Paul Magnette (PS): la première famille

Le bourgmestre de Charleroi était un politologue réputé, cela reste un analyste fûté de la politique belge. Depuis plusieurs jours, Paul Magnette ne cache pas ses ambitions en affirmant qu’il ne « refuserait pas » si on lui proposait de devenir Premier ministre. Un euphémisme pour dire qu’il en rêve. Le président socialiste a un argument de poids: il est à la tête du premier parti de la première famille politique de la Vivaldi. En soi, cela devrait suffire à la propulser au Seize. De là, le président socialiste pourrait en outre contrôler la relance qu’il appelle de ses voeux et les accents sociaux du gouvernement, tout en écartant le MR de son piédestal.

C’est précisément ce qui pourrait lui coûter le poste: les libéraux francophones ne veulent pas de lui car il donnerait l’image d’une coalition « trop à gauche », alors qu’elle penche déjà naturellement de ce côté avec la présence des écologistes.

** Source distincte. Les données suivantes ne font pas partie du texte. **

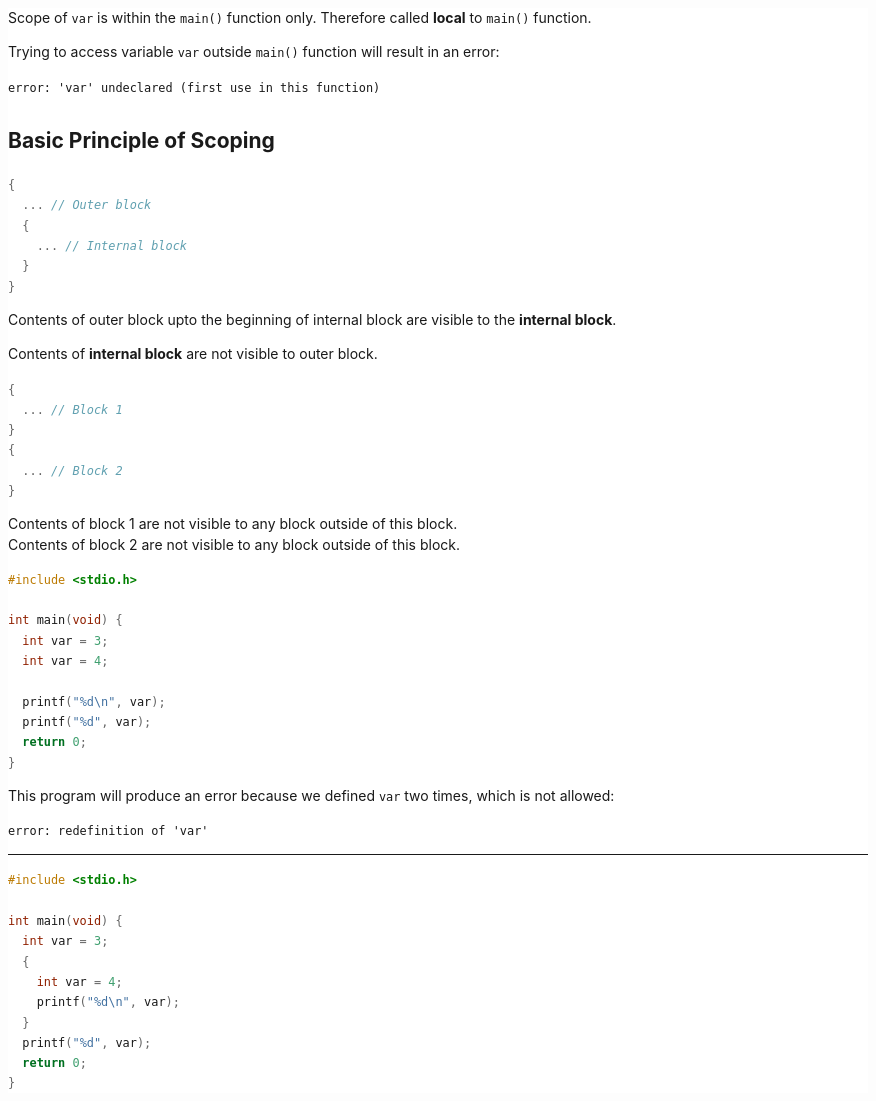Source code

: Scope of `var` is within the `main()` function only. Therefore called **local** to `main()` function.

Trying to access variable `var` outside `main()` function will result in an error:

```
error: 'var' undeclared (first use in this function)
```

## Basic Principle of Scoping

```c
{
  ... // Outer block
  {
    ... // Internal block
  }
}
```

Contents of outer block upto the beginning of internal block are visible to the **internal block**.

Contents of **internal block** are not visible to outer block.

```c
{
  ... // Block 1
}
{
  ... // Block 2
}
```

Contents of block 1 are not visible to any block outside of this block.<br/>
Contents of block 2 are not visible to any block outside of this block.

```c
#include <stdio.h>

int main(void) {
  int var = 3;
  int var = 4;

  printf("%d\n", var);
  printf("%d", var);
  return 0;
}
```

This program will produce an error because we defined `var` two times, which is not allowed:

```
error: redefinition of 'var'
```

---

```c
#include <stdio.h>

int main(void) {
  int var = 3;
  {
    int var = 4;
    printf("%d\n", var);
  }
  printf("%d", var);
  return 0;
}
```
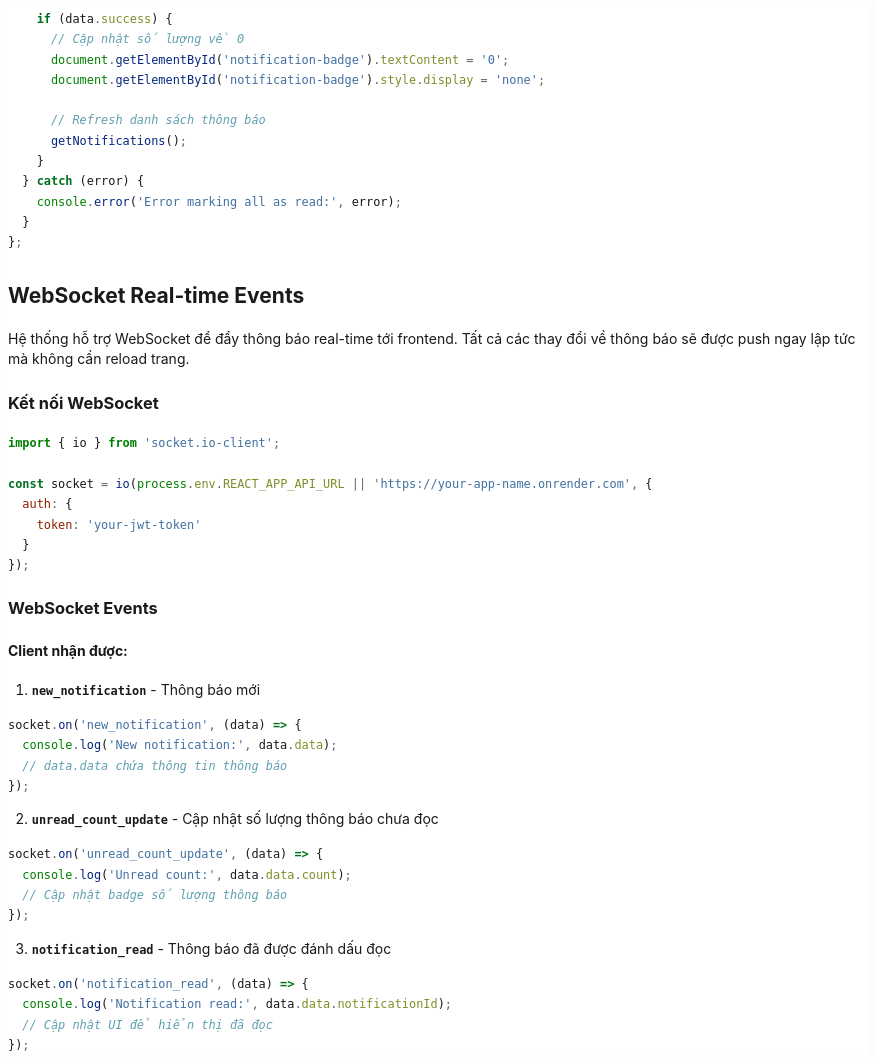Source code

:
 ```javascript
    if (data.success) {
      // Cập nhật số lượng về 0
      document.getElementById('notification-badge').textContent = '0';
      document.getElementById('notification-badge').style.display = 'none';
      
      // Refresh danh sách thông báo
      getNotifications();
    }
  } catch (error) {
    console.error('Error marking all as read:', error);
  }
};
```

## WebSocket Real-time Events

Hệ thống hỗ trợ WebSocket để đẩy thông báo real-time tới frontend. Tất cả các thay đổi về thông báo sẽ được push ngay lập tức mà không cần reload trang.

### **Kết nối WebSocket**

```javascript
import { io } from 'socket.io-client';

const socket = io(process.env.REACT_APP_API_URL || 'https://your-app-name.onrender.com', {
  auth: {
    token: 'your-jwt-token'
  }
});
```

### **WebSocket Events**

#### **Client nhận được:**

1. **`new_notification`** - Thông báo mới
```javascript
socket.on('new_notification', (data) => {
  console.log('New notification:', data.data);
  // data.data chứa thông tin thông báo                                    
});
```

2. **`unread_count_update`** - Cập nhật số lượng thông báo chưa đọc
```javascript
socket.on('unread_count_update', (data) => {
  console.log('Unread count:', data.data.count);
  // Cập nhật badge số lượng thông báo
});
```

3. **`notification_read`** - Thông báo đã được đánh dấu đọc
```javascript
socket.on('notification_read', (data) => {
  console.log('Notification read:', data.data.notificationId);
  // Cập nhật UI để hiển thị đã đọc
});
```
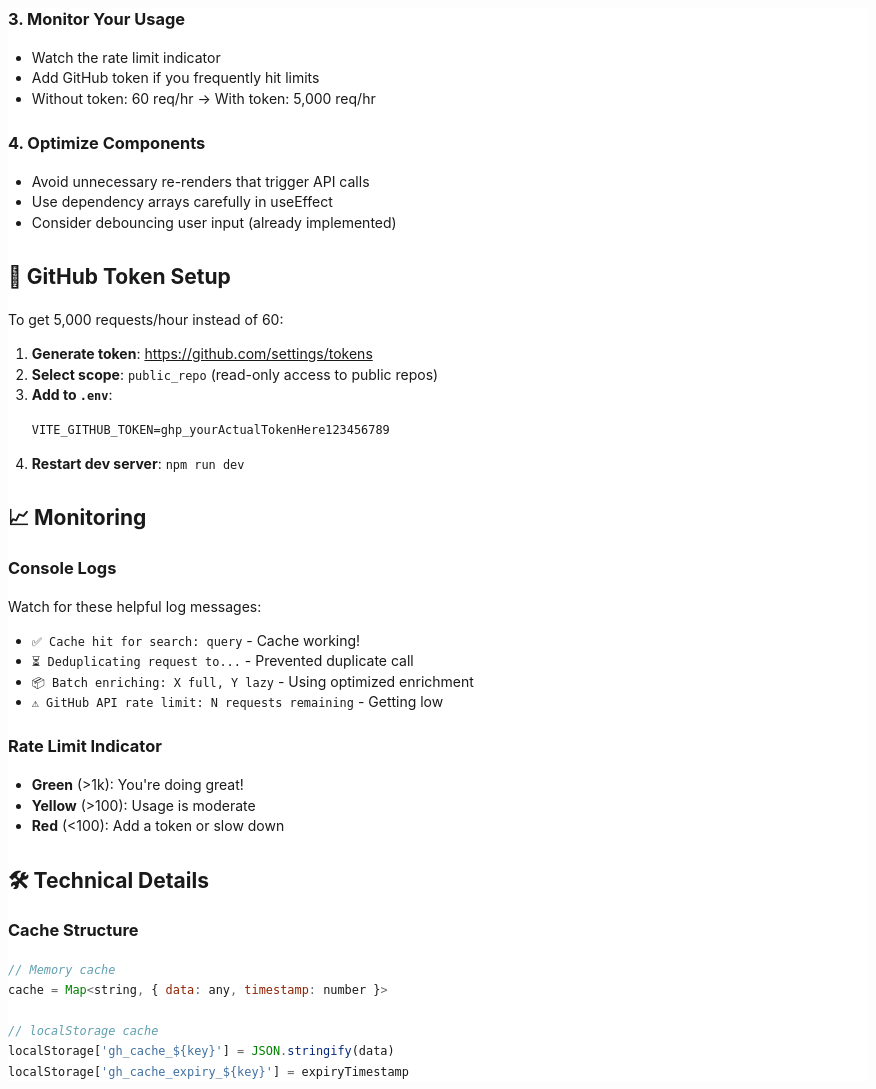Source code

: ### 3. **Monitor Your Usage**

- Watch the rate limit indicator
- Add GitHub token if you frequently hit limits
- Without token: 60 req/hr → With token: 5,000 req/hr

### 4. **Optimize Components**

- Avoid unnecessary re-renders that trigger API calls
- Use dependency arrays carefully in useEffect
- Consider debouncing user input (already implemented)

## 🔐 GitHub Token Setup

To get 5,000 requests/hour instead of 60:

1. **Generate token**: https://github.com/settings/tokens
2. **Select scope**: `public_repo` (read-only access to public repos)
3. **Add to `.env`**:
   ```env
   VITE_GITHUB_TOKEN=ghp_yourActualTokenHere123456789
   ```
4. **Restart dev server**: `npm run dev`

## 📈 Monitoring

### Console Logs

Watch for these helpful log messages:

- `✅ Cache hit for search: query` - Cache working!
- `⏳ Deduplicating request to...` - Prevented duplicate call
- `📦 Batch enriching: X full, Y lazy` - Using optimized enrichment
- `⚠️ GitHub API rate limit: N requests remaining` - Getting low

### Rate Limit Indicator

- **Green** (>1k): You're doing great!
- **Yellow** (>100): Usage is moderate
- **Red** (<100): Add a token or slow down

## 🛠️ Technical Details

### Cache Structure

```javascript
// Memory cache
cache = Map<string, { data: any, timestamp: number }>

// localStorage cache
localStorage['gh_cache_${key}'] = JSON.stringify(data)
localStorage['gh_cache_expiry_${key}'] = expiryTimestamp
```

Paul Magnette est en outre « trop francophone » pour une minorité flamande (singulièrement le CD&V et l’Open VLD) qui serait continuellement attaquée par la N-VA et le Vlaams Belang comme étant le « torchon du PS ». Parfait bilingue, le président du PS a pourtant l’argument de poids d’être le plus fort et, s’il ne le concrétise pas au Seize, il pourrait le monnayer très cher.

Un lapin du chapeau royal

Comme au Tour de France, si ses quatre favoris venaient à se neutraliser, il n’est pas impossible que le palais royal (avec l’assentiment des partis) finissent par s’entendre sur un profil plus « lisse » ou davantage de naturer à donner des garanties pour cimenter le tout. On songe aux trois autres présidents de partis flamands: Egbert Lachaert (Open VLD, qui a porté tout le processus de préformation), Joachim Coens (CD&V) ou Conner Rousseau (SP.A). Tous trois n’affichent pas d’ambition. Les écologistes semblent hors-jeu: le palais ne leur a accordé jusqu’ici aucune mission.